It may just be a matter of time before a patent troll targets your restaurant.
The background: Patent assertion entities, also known as PAEs or “patent trolls,” are a true threat to restaurant innovation. Patent trolls are companies that seek to profit by purchasing vaguely worded patents at low prices and accusing businesses of infringing on those patents. Their profits come from licensing fees or settlements they demand in exchange for businesses’ use of the often ubiquitous technologies PAEs have pursued, which include WiFi, digital menu boards, text messages containing hyperlinks, or online restaurant locators.
The economic costs are staggering: Patent trolls threatened more than 100,000 businesses with lawsuits in 2013 and cost businesses more than $29 billion.
Why it matters: Patent trolls are forcing restaurants and other companies to spend billions of dollars simply to continue to use common technologies that are widely available and used by businesses across the country. Some restaurant companies have reported that patent troll claims consume 20 percent or more of their legal budget. The ever-present threat of patent-troll lawsuits has prevented some restaurants from employing technology that could help expand their business.
Even frivolous claims put restaurants in a tough position.

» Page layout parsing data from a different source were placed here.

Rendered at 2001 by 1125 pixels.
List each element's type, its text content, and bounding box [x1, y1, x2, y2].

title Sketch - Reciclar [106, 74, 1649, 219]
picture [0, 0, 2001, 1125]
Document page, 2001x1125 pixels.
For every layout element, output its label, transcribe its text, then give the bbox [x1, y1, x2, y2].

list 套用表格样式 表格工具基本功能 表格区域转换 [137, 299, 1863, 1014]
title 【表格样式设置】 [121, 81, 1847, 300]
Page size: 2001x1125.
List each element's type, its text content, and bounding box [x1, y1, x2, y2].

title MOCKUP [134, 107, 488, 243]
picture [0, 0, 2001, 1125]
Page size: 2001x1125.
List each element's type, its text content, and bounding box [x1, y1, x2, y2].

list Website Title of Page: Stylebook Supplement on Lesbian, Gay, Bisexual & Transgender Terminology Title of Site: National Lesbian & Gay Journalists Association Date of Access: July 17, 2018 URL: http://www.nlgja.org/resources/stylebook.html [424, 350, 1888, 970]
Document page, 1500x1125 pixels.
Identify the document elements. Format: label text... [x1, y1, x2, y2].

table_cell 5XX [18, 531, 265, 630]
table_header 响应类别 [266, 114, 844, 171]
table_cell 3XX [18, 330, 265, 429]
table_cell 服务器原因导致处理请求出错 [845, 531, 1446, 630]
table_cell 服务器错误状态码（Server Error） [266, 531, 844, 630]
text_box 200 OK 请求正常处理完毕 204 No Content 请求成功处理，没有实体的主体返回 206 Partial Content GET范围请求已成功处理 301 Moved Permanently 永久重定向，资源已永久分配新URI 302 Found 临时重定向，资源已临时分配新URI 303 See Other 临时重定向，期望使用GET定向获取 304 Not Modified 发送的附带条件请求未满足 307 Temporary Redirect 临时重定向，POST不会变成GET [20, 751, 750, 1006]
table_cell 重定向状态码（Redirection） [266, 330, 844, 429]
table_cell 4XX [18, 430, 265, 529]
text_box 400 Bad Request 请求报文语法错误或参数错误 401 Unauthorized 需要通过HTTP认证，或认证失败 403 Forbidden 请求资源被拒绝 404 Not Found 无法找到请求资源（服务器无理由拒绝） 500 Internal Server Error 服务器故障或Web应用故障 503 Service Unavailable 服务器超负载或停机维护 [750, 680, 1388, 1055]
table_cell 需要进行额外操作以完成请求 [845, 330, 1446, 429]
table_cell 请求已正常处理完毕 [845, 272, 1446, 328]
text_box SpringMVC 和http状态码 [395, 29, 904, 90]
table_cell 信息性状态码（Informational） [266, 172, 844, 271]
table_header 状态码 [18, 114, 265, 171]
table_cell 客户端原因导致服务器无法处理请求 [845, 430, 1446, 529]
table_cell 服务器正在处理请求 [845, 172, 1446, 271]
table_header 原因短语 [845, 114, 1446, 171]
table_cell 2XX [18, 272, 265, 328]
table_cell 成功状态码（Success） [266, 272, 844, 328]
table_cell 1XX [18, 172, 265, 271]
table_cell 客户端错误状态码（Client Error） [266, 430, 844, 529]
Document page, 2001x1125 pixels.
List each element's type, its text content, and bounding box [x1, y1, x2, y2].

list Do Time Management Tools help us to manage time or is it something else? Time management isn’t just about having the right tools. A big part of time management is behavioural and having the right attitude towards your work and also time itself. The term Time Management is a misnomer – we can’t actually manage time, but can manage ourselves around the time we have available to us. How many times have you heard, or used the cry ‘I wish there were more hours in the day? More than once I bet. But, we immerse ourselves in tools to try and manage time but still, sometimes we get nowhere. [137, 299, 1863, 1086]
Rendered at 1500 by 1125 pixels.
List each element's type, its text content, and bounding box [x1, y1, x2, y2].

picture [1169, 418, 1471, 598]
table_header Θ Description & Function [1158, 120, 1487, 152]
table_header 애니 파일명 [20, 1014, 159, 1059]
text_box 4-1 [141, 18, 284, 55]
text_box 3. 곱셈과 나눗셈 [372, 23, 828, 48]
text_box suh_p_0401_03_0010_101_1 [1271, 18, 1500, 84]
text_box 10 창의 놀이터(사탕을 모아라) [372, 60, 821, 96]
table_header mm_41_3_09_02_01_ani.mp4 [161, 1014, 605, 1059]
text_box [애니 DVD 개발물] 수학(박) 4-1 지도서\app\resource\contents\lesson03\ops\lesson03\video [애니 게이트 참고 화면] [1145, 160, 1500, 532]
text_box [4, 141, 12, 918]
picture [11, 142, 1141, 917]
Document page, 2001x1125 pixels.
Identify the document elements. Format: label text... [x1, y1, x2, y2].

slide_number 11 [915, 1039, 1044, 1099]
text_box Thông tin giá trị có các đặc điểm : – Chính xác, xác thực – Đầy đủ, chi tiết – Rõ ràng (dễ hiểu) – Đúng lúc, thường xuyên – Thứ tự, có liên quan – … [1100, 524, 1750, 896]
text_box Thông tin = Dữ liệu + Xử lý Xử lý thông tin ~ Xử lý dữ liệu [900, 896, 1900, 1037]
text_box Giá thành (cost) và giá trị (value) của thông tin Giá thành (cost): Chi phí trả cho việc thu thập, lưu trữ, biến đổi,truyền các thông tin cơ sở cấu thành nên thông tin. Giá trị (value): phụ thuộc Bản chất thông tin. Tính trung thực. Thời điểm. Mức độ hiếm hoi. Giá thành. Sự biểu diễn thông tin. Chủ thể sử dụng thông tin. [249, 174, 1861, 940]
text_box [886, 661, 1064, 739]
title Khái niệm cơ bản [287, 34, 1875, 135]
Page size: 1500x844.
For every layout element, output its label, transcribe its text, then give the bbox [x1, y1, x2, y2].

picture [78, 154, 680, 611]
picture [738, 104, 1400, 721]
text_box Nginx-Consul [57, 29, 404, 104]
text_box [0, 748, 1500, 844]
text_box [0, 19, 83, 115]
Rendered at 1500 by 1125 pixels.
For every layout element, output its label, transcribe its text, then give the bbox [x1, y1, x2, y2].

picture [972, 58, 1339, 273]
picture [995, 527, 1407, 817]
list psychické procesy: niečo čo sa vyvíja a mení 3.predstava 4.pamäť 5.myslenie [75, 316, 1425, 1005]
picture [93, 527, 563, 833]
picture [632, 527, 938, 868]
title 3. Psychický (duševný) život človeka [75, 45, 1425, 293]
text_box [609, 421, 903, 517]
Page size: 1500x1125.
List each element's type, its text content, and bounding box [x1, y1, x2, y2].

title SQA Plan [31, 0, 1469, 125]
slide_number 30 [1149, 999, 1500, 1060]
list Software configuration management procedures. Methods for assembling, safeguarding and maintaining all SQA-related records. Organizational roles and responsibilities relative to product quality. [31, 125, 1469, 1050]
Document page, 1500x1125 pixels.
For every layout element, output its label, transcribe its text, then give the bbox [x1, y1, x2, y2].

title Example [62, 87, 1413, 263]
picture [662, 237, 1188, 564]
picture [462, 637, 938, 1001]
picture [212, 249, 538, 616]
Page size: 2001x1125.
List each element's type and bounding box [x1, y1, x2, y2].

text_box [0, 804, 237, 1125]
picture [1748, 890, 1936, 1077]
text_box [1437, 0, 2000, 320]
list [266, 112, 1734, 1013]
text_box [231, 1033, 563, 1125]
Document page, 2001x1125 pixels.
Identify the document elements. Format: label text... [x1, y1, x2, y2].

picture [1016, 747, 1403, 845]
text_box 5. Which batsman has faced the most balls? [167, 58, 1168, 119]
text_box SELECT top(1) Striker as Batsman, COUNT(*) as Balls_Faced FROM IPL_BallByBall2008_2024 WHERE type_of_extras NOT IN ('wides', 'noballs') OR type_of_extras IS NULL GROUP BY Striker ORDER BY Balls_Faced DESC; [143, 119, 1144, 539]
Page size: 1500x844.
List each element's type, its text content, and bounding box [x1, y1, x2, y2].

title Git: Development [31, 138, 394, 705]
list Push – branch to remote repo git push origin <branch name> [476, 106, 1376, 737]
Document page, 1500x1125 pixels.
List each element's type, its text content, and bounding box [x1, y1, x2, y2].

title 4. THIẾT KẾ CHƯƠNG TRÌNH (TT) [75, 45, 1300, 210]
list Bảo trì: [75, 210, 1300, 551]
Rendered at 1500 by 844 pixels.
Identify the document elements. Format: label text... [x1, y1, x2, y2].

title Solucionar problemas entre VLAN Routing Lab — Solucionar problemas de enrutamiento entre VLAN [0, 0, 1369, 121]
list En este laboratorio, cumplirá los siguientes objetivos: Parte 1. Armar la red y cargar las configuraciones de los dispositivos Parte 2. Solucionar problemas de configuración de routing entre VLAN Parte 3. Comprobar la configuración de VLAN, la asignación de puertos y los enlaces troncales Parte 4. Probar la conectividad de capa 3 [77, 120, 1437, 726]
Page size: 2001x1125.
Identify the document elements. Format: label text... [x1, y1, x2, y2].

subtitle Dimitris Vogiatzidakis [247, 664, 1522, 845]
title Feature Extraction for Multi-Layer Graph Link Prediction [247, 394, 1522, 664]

They must choose between not offering the service, paying the fee demanded by the patent troll, or spending $1 million or more to defend the claim. In addition, it’s often difficult for restaurants to determine the nature of the claim or the patent troll’s interest. The demand letters PAEs send are notoriously vague, which drives up costs for businesses as they research whether a claim is valid.
Who’s at risk: All businesses are at risk, but a 2012 study by Boston University researchers found that most defendants in suits brought by patent trolls were small or medium-sized companies — those that can least afford the steep cost of defending a lawsuit.
What’s needed: The National Restaurant Association supports a number of reforms that would limit patent trolls’ ability to file frivolous lawsuits:
Transparency: The letters sent by PAEs are often vague and difficult to understand. They usually fail to disclose the patent troll’s interest in the patent. PAEs must be required to completely disclose the patent in question and their interest in it.
Delayed discovery: PAEs often take the aggressive path of skipping demand letters and filing immediate lawsuits, forcing businesses to immediately spend the costly legal fees determine whether the case has merit. No business owner should be forced into the discovery phase of a lawsuit until a judge has ruled whether a case has merit.
Reduced court costs and responsible fee shifting: Even in the case of a frivolous claim, the high cost of legal action can deter a business from defending itself against a PAE’s claim. Reforms must reduce the costs associated with defending claims by PAEs. In addition, defendants who fight and win should be able to recoup some or all of their legal costs.
Key legislation: The National Restaurant Association supports S. 1137, the PATENT Act, and H.R. 9, the Innovation Act. Both would implement a number of steps to curb frivolous patent-troll lawsuits, including requiring those who send demand letters to be more specific regarding their interest and allowing successful defendants to recover reasonable legal fees from the plaintiffs.